Bobby Ray Inman
Bobby Ray Inman (1983)

Bobby Ray Inman (* 4. April 1931 in Rhonesboro, Upshur County, Texas) ist ein ehemaliger US-amerikanischer Marineoffizier. Er war von 1977 bis 1981 Direktor der National Security Agency.

Inhaltsverzeichnis

Biographie

Bobby Inman wurde in Rhonesboro, einem abgelegenen Dorf im Osten von Texas, geboren. Er machte mit 15 Jahren seinen Abschluss an der Mineola High School und verließ die University of Texas in Austin im Alter von 19 mit einem Bachelor of Arts. Danach begann er seine Karriere bei der US Navy und arbeitete bereits dort mit der National Security Agency zusammen.

Zeit bei der NSA

1961 begann Inman am Navy Field Operational Intelligence Office der NSA als Analytiker für nachrichtendienstliche Operationen zu arbeiten und beobachtete dabei die sowjetische Marine. Am 5. Juli 1977 wurde er der bis dahin jüngste Direktor der NSA und behielt den Posten bis zum 31. März 1981. Als Direktor setzte er zweimal den stellvertretenden Direktor ab, auf Benson K. Buffham folgten Robert E. Drake und Ann Z. Caracristi. Inman machte sich daran ein Muster auszuarbeiten, das eine begrenzte Amtszeit für den Stellvertreter von zwei bis vier Jahren vorsah. Seiner Meinung nach war die graue Eminenz Louis W. Tordella zu lange im Amt gewesen.
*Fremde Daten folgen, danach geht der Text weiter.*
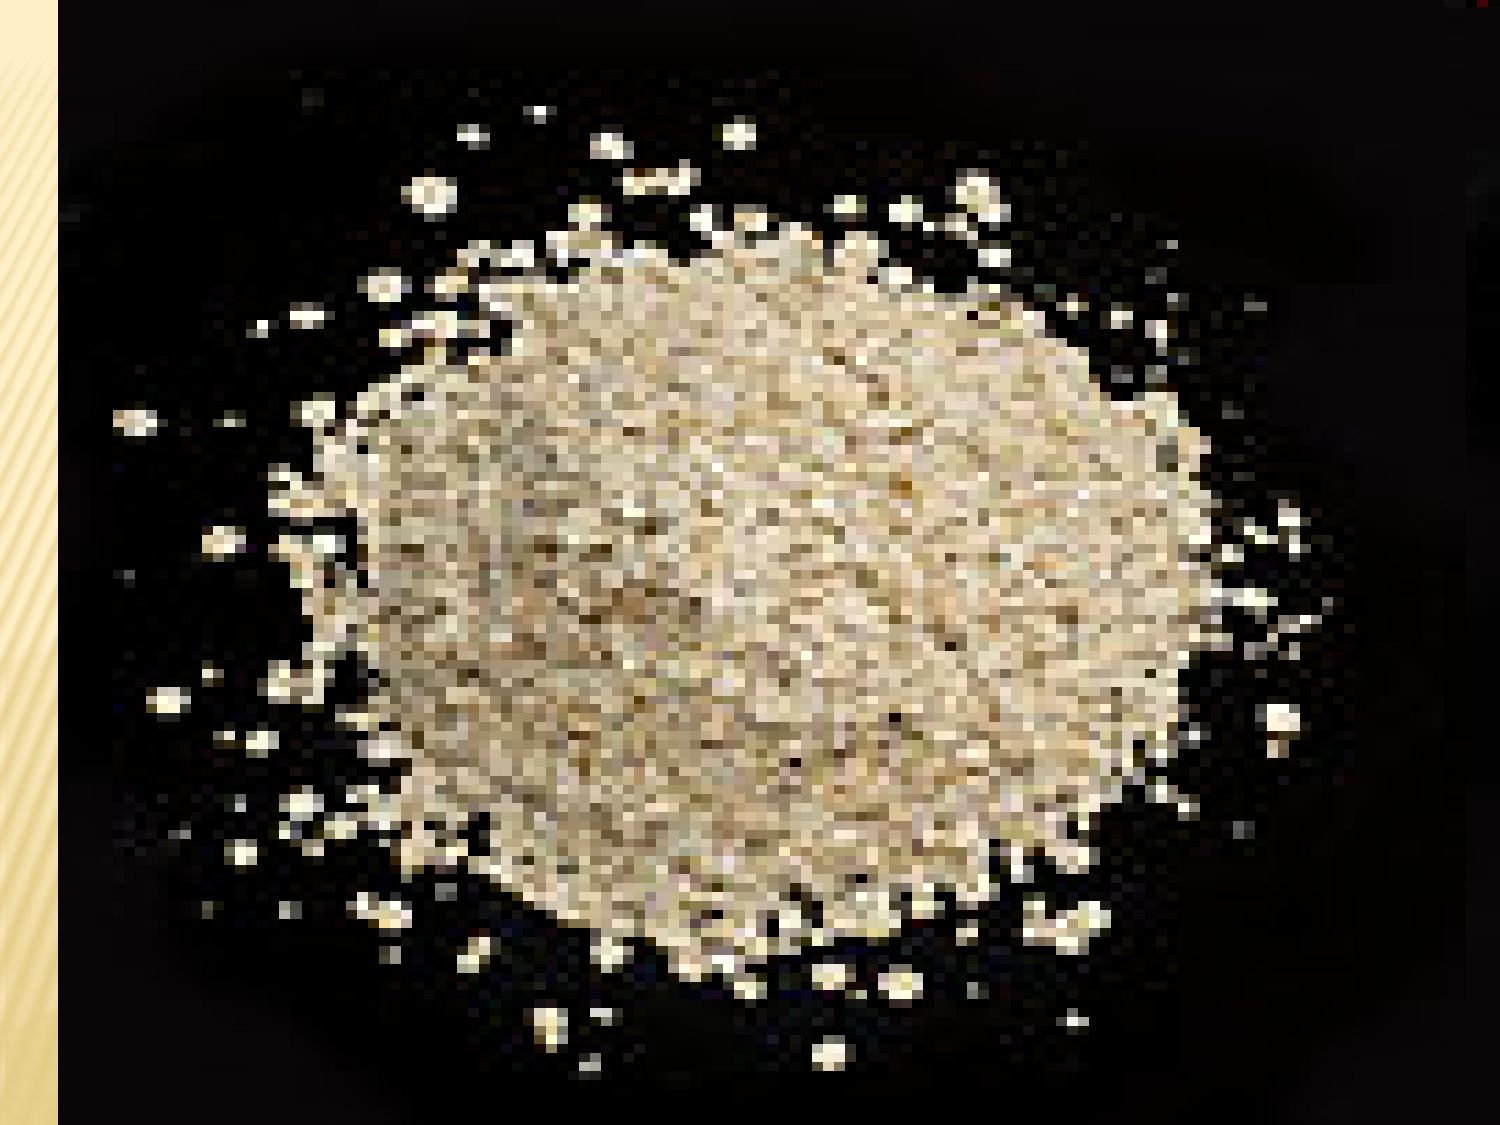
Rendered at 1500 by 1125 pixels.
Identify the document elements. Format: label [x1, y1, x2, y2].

Im Gegensatz zu seinen Vorgängern stellte sich Inman den NSA-Mitarbeitern offen dar. Er blickte gelegentlich in verschiedene Abteilungen und kümmerte sich um Alltagsarbeit und nicht ausschließlich um die Vertretung der NSA gegenüber den anderen Nachrichtendiensten der USA und der sonstigen amerikanischen Außenwelt. Dies führte zu einer wachsenden Sympathie seitens nachrichtendienstlicher Ausschüsse von Senat und Repräsentantenhaus. Inmans Offenheit gegenüber Behörden und Medien, er trat sogar einmal in der ABC-Sendung „Nightline“ auf, brachte auch ein Ende der Enthüllungsgeschichten über die NSA, denen er geschickt zuvor kam. Außerdem erklärte er, die USA hätten das Asymmetrische Kryptosystem entwickelt.

NSA versus CIA

Bis zu Inmans Führung als Direktor entwickelte sich die NSA von einer schwachen Position gegenüber der CIA aus zu einer starken Organisation. Er wollte die CIA nicht nur im Spionieren sondern auch in der Analyse von abgefangenen Informationen übertreffen. Dabei verweigerten Regierungsbeamte Inman nur selten etwas; wenn er sich für ein Projekt stark machte, das den Haushaltsrahmen überstieg, wurden alle Anstrengungen unternommen, um seinen Wünschen zu entsprechen. Dies machte Stansfield Turner auf der CIA-Seite zu schaffen.

Nach der NSA

Vom 12. Februar 1981 bis zum 10. Juni 1982 war er dann als Nachfolger von Frank Carlucci stellvertretender Direktor der Central Intelligence Agency und hatte zudem ab 1987 den Posten eines Professors an der University of Texas inne.

1993 wurde Inman von Präsident Bill Clinton als Nachfolger von Les Aspin als Verteidigungsminister vorgeschlagen. Im Zuge der Vorstellung des neuen Kandidaten kamen erneut Gerüchte auf, Inman sei schwul und damit als Leiter für das Verteidigungsressort ungeeignet. Obwohl Inman daraufhin Teile seines Privatlebens enthüllte, wurde er abgewiesen. In einer live gesendeten TV-Sendung sprudelten eine Stunde lang aus Inman ablehnende Erklärungen zu den Vorwürfen. Er sei Opfer eines neuen McCarthytums geworden und Senator Bob Dole und Kolumnist William Safire hätten ein Komplott gegen ihn geschmiedet. Statt zuzugeben, dass man ihn fallen gelassen hatte, machte Inman später den Versuch, es so darzustellen, als hätte er den Job des Verteidigungsministers überhaupt nicht gewollt.